JS: We’re not like grabbing a Les Paul and thinking, “Does Rolling Stone want this guitar on the album? Oh, no Pitchfork is really fucking picky, what should we do for them?” We don’t think like that. No one thinks like that. If they do, they’re probably going to make a shitty record.
MF: Beneath the Eyrie was recorded at Dreamland Recording Studio with Tom Dalgety once again producing. How would you characterise the recording of this album in contrast to earlier Pixies records?
JS: I don’t know how many songs were put together in the studio, fresh – I think there were four or five – so it would stand to reason that we were gelling, we really were on stride creatively. The producer already had 12 songs in mind. We already had the material to record an album and consequently, four or five songs were tossed out of that original demo.
So you can deduct that we were a band that could work together without any stress and without any egos in the way to put together the new songs. We were communicating.
MF: This is the second album to feature Paz on bass. She officially joined in 2016 and made a creative contribution to Beneath the Eyrie. Has the dynamic changed much since she entered the picture?
JS: It’s different. It’s got a different vibe than we had before. Obviously the difference is positive. Paz has definitely contributed to injecting joy into the creative process.
MF: Pixies albums aren’t po-faced or impenetrably solemn, but there is a sense that you’re very serious about your work and that a feeling of tension would mark the recording sessions. Is the injection of joy into the creative process a novelty?
JS: Back in the latter albums that we were recording as the Pixies, pre-breakup, it got uncomfortable. From Bossanova and Trompe le Monde, the only communication we had was people would come in – Charles would come in, listen to a guitar part, he goes, “oh that’s great [or] nope, gotta do it again.” And I was like, “ok, oh fine.”
You go into the studio: “what did he say? What do people think about this?” And I’d say, “well we’ve gotta kind of change it.” And that person was hardly around, but now people are around. There’s an easier line of communication.
MF: The album is preceded by information about you entering a rehab facility in 2016 to deal with problems relating to alcohol abuse. Did that have a tangible impact on your contributions to this record?
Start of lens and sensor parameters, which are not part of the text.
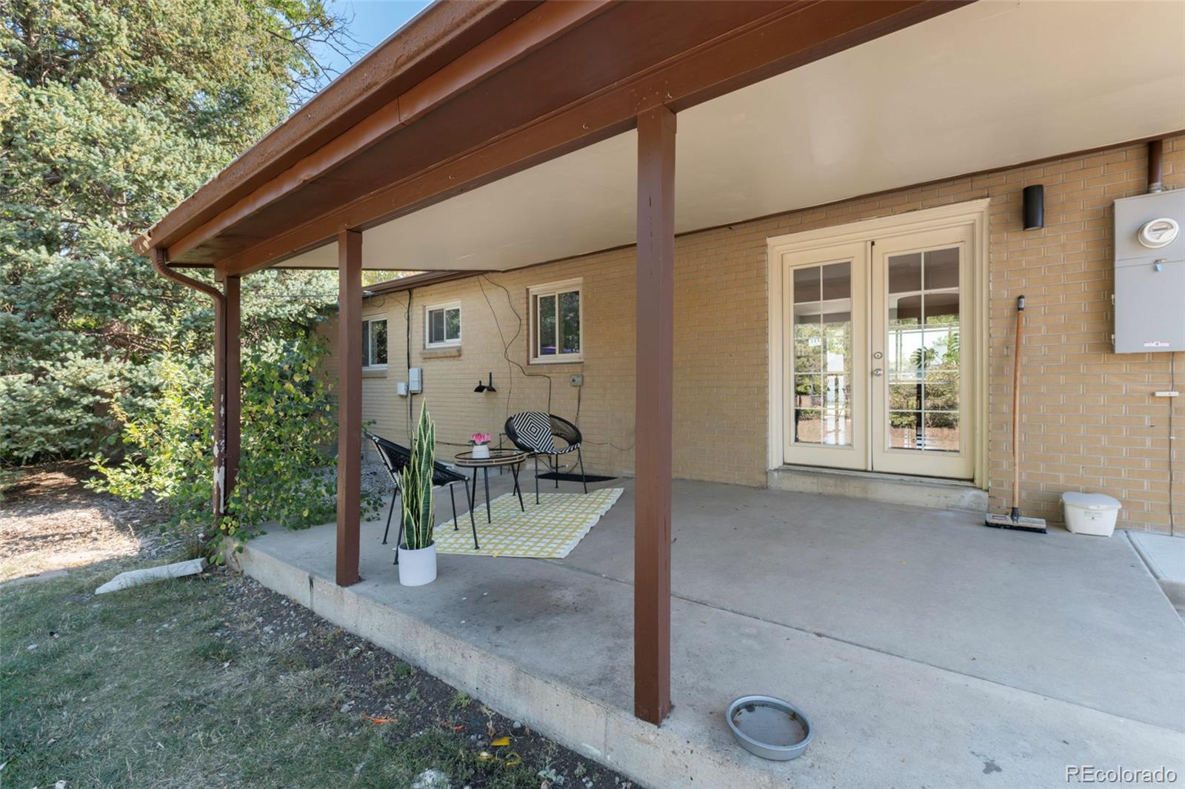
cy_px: 394
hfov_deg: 100.4
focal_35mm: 15
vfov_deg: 77.3
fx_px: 494
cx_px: 592
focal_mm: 10
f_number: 8
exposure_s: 1/120
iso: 640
JS: My thought process is better. I dealt with external stuff better. Studio-wise I really never had a problem in it. It wasn’t like, “Is he going to show up?” I was never like that. It was more the way I dealt with the problems outside. My thinking was really, really screwed up. I didn’t know that until I entered rehab. It was like, “Oh fuck, man.” My thoughts were haunted.
MF: Pixies albums have always been textually layered, incorporating macabre imagery, Spanish language and immersive storytelling. Do you keep learning things about Pixies songs long after they’ve been written and recorded?
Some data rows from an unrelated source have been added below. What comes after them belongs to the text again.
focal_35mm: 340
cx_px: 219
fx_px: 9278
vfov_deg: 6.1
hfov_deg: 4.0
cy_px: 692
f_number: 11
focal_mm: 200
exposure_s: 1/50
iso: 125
JS: It’s different being a band member than a journalist and a fan. It’s more compartmentalised for me. Paz, the producer and Charles would flesh out the lyrics and stuff. I don’t see why I would put my hands on the steering wheel. I have my own set of work to do, which is guitar parts or textures. So lyrically, it’s like a private moment. It’s not my job. I’m not the brother that’s going to go into my brother’s diary.
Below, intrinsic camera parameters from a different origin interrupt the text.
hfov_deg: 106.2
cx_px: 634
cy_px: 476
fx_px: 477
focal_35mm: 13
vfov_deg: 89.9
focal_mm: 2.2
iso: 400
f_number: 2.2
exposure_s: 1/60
Sometimes [Charles explains it to me]. Sometimes he gets excited about a subject and says, “Listen to this. Oh my god, it’s about this stuff.” Other times there’s no explanation. This time around he does explain it and I go, “Holy shit, really? It’s about that? I had it all wrong.”
MF: You’re coming to Australia to perform Come On Pilgrim and Surfer Rosa in full. They’re now over 30 years old and a lot has changed for Pixies in that time. Your setlists always include songs from these records. How do you keep them feeling fresh and exciting?
JS: There’s more history to go on now. There’s more things we could draw on, experiences to draw on. We take it now, like, “Oh I did this before. Nah, it’s time to do something new.” We have the past to draw on, but we’re always in the moment anyway. What is the song? What does it serve? What do we do with it? It’s more in the moment, like back then was in the moment.